▶ [PROBLEM TO WORK ON]: Can you set down, exactly as they appear below, the lines from the opening of the material through the one bearing "Task force members expressed", minus the pictures?

▶ [MATERIAL FOR THIS EXERCISE]:
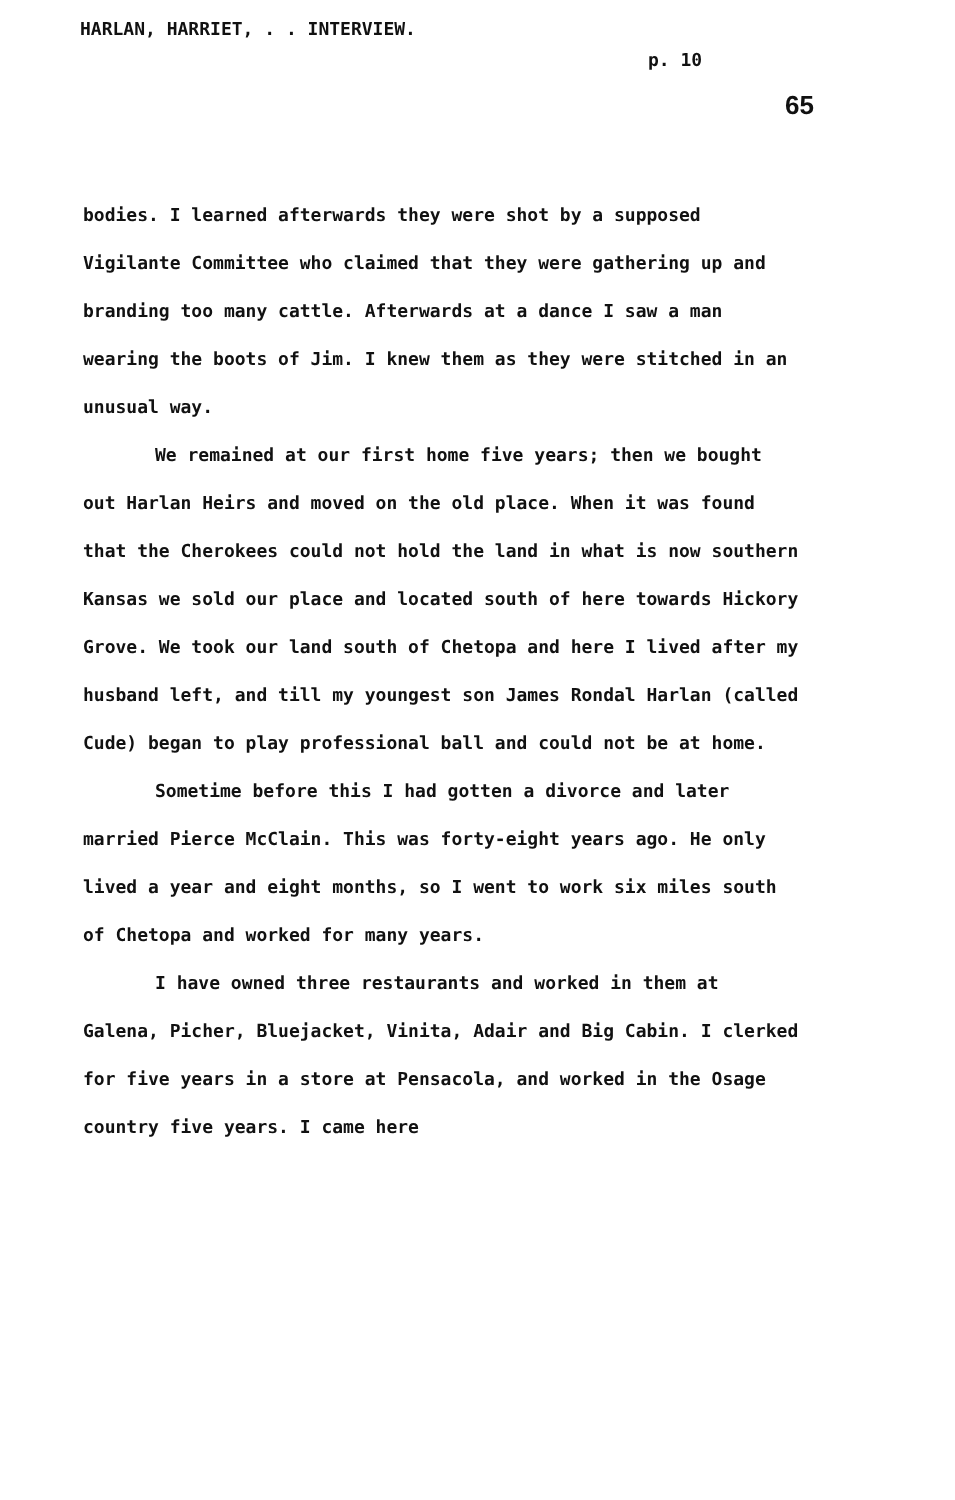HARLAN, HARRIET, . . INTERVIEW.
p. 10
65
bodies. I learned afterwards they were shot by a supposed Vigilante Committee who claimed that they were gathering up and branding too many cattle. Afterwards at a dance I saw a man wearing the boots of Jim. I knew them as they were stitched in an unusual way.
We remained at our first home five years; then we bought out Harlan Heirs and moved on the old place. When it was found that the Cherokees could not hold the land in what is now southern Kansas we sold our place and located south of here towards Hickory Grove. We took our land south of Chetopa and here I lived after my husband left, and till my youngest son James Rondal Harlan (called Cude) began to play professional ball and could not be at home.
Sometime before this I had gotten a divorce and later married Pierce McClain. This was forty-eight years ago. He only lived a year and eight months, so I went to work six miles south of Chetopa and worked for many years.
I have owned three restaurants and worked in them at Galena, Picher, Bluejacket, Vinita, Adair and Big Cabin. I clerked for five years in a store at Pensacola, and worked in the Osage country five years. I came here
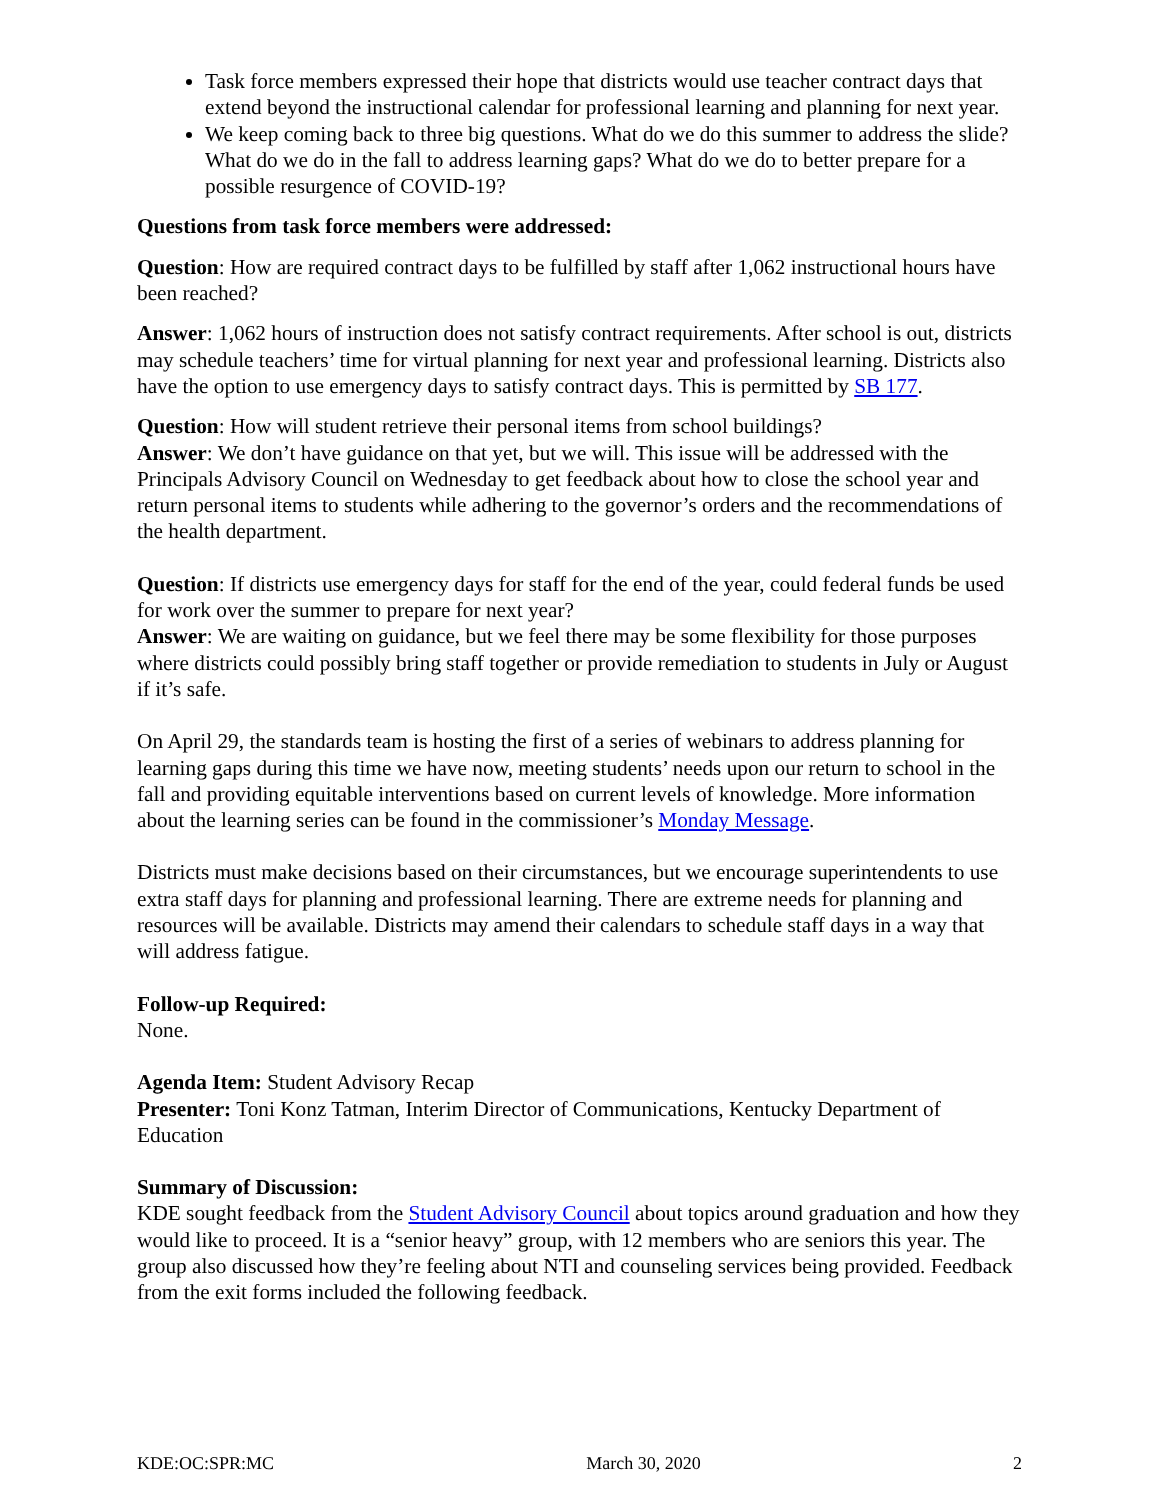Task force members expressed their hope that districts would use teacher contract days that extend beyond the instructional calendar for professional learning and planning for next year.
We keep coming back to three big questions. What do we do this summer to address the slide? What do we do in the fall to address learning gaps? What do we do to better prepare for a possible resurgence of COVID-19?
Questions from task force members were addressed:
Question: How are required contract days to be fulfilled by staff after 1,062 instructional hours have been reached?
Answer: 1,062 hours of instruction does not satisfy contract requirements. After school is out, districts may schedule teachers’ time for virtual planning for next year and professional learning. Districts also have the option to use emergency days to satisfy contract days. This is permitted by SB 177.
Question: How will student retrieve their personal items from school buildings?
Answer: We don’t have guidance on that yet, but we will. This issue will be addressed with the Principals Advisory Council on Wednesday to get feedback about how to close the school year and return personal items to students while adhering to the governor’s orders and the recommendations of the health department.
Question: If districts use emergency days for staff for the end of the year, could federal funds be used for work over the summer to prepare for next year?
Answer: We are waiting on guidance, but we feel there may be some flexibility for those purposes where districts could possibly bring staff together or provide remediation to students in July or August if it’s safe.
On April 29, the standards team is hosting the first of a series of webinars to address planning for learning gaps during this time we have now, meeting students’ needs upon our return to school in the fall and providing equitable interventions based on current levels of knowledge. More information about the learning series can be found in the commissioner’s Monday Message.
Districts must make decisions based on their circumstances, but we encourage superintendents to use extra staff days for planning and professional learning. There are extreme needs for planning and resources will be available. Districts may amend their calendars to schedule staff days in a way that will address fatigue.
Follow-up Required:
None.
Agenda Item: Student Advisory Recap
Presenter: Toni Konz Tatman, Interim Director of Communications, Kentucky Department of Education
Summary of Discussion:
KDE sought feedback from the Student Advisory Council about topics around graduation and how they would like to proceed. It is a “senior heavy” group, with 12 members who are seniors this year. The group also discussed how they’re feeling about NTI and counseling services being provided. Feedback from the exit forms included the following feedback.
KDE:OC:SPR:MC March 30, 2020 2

▶ [OUTPUT OF THE EXERCISE]:
HARLAN, HARRIET, . . INTERVIEW.
p. 10
65
bodies. I learned afterwards they were shot by a supposed Vigilante Committee who claimed that they were gathering up and branding too many cattle. Afterwards at a dance I saw a man wearing the boots of Jim. I knew them as they were stitched in an unusual way.
We remained at our first home five years; then we bought out Harlan Heirs and moved on the old place. When it was found that the Cherokees could not hold the land in what is now southern Kansas we sold our place and located south of here towards Hickory Grove. We took our land south of Chetopa and here I lived after my husband left, and till my youngest son James Rondal Harlan (called Cude) began to play professional ball and could not be at home.
Sometime before this I had gotten a divorce and later married Pierce McClain. This was forty-eight years ago. He only lived a year and eight months, so I went to work six miles south of Chetopa and worked for many years.
I have owned three restaurants and worked in them at Galena, Picher, Bluejacket, Vinita, Adair and Big Cabin. I clerked for five years in a store at Pensacola, and worked in the Osage country five years. I came here
Task force members expressed their hope that districts would use teacher contract days that extend beyond the instructional calendar for professional learning and planning for next year.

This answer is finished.